What is needed: I need only the number of lines in this data that contain the string "JavaScript".

[Raw data Boundary: Start]

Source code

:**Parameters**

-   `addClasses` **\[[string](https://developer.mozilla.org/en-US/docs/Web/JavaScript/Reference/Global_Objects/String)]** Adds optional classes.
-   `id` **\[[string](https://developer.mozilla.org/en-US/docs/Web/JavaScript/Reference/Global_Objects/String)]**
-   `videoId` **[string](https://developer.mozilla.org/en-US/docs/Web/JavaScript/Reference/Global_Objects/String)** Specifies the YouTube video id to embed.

[Raw data Boundary: End]

Task solution: 3